» PROMPT
Each line below is to be written out in full, exactly as shown.

[Entries from a dataset]
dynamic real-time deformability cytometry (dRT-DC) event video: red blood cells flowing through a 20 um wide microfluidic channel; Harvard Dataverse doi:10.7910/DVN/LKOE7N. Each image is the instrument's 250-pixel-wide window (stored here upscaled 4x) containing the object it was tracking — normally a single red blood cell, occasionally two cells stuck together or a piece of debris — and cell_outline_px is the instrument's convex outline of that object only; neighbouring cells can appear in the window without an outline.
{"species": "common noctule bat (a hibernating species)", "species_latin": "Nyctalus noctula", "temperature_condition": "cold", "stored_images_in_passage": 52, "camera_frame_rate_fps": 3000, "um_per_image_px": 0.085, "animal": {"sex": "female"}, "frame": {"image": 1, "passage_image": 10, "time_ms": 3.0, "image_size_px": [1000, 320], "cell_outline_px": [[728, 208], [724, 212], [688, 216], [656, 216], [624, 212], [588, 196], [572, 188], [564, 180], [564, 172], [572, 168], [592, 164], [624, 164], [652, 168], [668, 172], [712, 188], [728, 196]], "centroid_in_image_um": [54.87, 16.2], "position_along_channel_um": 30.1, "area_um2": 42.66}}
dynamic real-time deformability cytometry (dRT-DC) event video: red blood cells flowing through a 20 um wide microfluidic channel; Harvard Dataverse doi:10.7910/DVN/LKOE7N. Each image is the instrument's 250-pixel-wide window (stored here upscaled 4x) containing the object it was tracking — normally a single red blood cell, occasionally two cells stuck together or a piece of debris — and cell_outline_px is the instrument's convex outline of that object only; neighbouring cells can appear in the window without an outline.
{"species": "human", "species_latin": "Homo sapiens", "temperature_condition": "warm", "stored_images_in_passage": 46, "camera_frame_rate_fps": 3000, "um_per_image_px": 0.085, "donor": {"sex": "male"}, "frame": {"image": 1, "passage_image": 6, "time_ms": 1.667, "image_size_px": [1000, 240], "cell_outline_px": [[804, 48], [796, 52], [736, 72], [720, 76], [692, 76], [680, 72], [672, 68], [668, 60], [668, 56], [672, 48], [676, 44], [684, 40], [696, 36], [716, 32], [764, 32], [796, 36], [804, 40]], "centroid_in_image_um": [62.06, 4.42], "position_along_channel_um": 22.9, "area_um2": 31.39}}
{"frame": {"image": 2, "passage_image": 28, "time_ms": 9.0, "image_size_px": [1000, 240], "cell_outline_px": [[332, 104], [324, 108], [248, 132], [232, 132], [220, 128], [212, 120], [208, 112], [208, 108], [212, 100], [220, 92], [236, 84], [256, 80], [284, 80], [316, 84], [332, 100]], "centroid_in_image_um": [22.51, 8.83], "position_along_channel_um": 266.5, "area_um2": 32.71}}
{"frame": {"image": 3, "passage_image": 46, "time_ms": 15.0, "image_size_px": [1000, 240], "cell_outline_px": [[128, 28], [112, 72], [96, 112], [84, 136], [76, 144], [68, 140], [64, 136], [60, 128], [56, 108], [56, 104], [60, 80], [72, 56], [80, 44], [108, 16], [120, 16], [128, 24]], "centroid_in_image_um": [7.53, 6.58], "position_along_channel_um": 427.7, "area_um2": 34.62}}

» IN RESPONSE
dynamic real-time deformability cytometry (dRT-DC) event video: red blood cells flowing through a 20 um wide microfluidic channel; Harvard Dataverse doi:10.7910/DVN/LKOE7N. Each image is the instrument's 250-pixel-wide window (stored here upscaled 4x) containing the object it was tracking — normally a single red blood cell, occasionally two cells stuck together or a piece of debris — and cell_outline_px is the instrument's convex outline of that object only; neighbouring cells can appear in the window without an outline.
{"species": "common noctule bat (a hibernating species)", "species_latin": "Nyctalus noctula", "temperature_condition": "cold", "stored_images_in_passage": 52, "camera_frame_rate_fps": 3000, "um_per_image_px": 0.085, "animal": {"sex": "female"}, "frame": {"image": 1, "passage_image": 10, "time_ms": 3.0, "image_size_px": [1000, 320], "cell_outline_px": [[728, 208], [724, 212], [688, 216], [656, 216], [624, 212], [588, 196], [572, 188], [564, 180], [564, 172], [572, 168], [592, 164], [624, 164], [652, 168], [668, 172], [712, 188], [728, 196]], "centroid_in_image_um": [54.87, 16.2], "position_along_channel_um": 30.1, "area_um2": 42.66}}
dynamic real-time deformability cytometry (dRT-DC) event video: red blood cells flowing through a 20 um wide microfluidic channel; Harvard Dataverse doi:10.7910/DVN/LKOE7N. Each image is the instrument's 250-pixel-wide window (stored here upscaled 4x) containing the object it was tracking — normally a single red blood cell, occasionally two cells stuck together or a piece of debris — and cell_outline_px is the instrument's convex outline of that object only; neighbouring cells can appear in the window without an outline.
{"species": "human", "species_latin": "Homo sapiens", "temperature_condition": "warm", "stored_images_in_passage": 46, "camera_frame_rate_fps": 3000, "um_per_image_px": 0.085, "donor": {"sex": "male"}, "frame": {"image": 1, "passage_image": 6, "time_ms": 1.667, "image_size_px": [1000, 240], "cell_outline_px": [[804, 48], [796, 52], [736, 72], [720, 76], [692, 76], [680, 72], [672, 68], [668, 60], [668, 56], [672, 48], [676, 44], [684, 40], [696, 36], [716, 32], [764, 32], [796, 36], [804, 40]], "centroid_in_image_um": [62.06, 4.42], "position_along_channel_um": 22.9, "area_um2": 31.39}}
{"frame": {"image": 2, "passage_image": 28, "time_ms": 9.0, "image_size_px": [1000, 240], "cell_outline_px": [[332, 104], [324, 108], [248, 132], [232, 132], [220, 128], [212, 120], [208, 112], [208, 108], [212, 100], [220, 92], [236, 84], [256, 80], [284, 80], [316, 84], [332, 100]], "centroid_in_image_um": [22.51, 8.83], "position_along_channel_um": 266.5, "area_um2": 32.71}}
{"frame": {"image": 3, "passage_image": 46, "time_ms": 15.0, "image_size_px": [1000, 240], "cell_outline_px": [[128, 28], [112, 72], [96, 112], [84, 136], [76, 144], [68, 140], [64, 136], [60, 128], [56, 108], [56, 104], [60, 80], [72, 56], [80, 44], [108, 16], [120, 16], [128, 24]], "centroid_in_image_um": [7.53, 6.58], "position_along_channel_um": 427.7, "area_um2": 34.62}}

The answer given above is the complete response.